All of these suggested consequences can be explored with data. For example, it would be interesting to classify all runs scored by the sequence of plays that lead to the runs scored. For example, three single-base events like “single, walk, single” may lead to a run – how has the frequency of this sequence of plays changed over the last 20 years. How many stolen bases contributed to runs scored? MLB has concerns about this increasing role of home runs in run scoring and it would seem that some additional understanding of the changes how runs are scored would be beneficial.
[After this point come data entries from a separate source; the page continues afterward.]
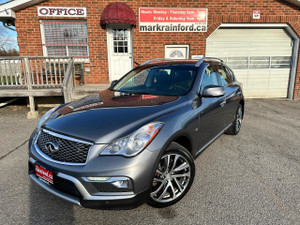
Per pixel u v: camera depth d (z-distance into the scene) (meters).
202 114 2.96
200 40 8.69
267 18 8.81
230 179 3.07
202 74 3.31
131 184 1.99
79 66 8.43
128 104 2.67
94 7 8.02
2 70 6.48
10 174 3.17
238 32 9.12
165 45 8.58
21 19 7.86
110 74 8.62
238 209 2.45
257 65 9.48
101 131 2.10
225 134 5.01
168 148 2.32
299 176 3.17
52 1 7.84
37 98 7.34
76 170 1.97
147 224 2.24
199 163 3.56
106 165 1.95
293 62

7 Pitcher/Batter HR Matchups and the Shrinking Standard Deviation

7.1 Introduction

I’ve been thinking about home runs too much in 2019, and based on our recent MLB report, it appears that I will continue to explore home runs in 2020. Here is an interesting thing about home run production. We all know that there have been a record number of home runs hit in recent seasons (6776 home runs hit in 2019). But we haven’t observed recent great individual home run achievements. For example, the only people to exceed Roger Maris’ (1961) season of 61 home runs are Barry Bonds, Sammy Sosa, and Mark McGwire, and all of these season home run records are tainted due to the Steroids era. (Here is a recent article on the effect of steroids on hitting performance.) So currently we are seeing great collective home run hitting, but we aren’t seeing this greatness at the individual level.

Also, the media gets excited about batter-pitcher match up stats. For example, in 2017, Max Kepler hit 5 home runs in 7 balls in play against Trevor Bauer and Jordan Luplow hit 4 home runs in 6 BIP against Manny Banuelos. How does one make sense of these extreme accomplishments?

In this post, we’ll explore all batter-pitcher home run match ups for a particular season. By use of a random effects model, we’ll address these questions:

  • If one looks at the variability of all of the home run rates, how much of this variability is due to differences between batters and how much is due to differences between pitchers?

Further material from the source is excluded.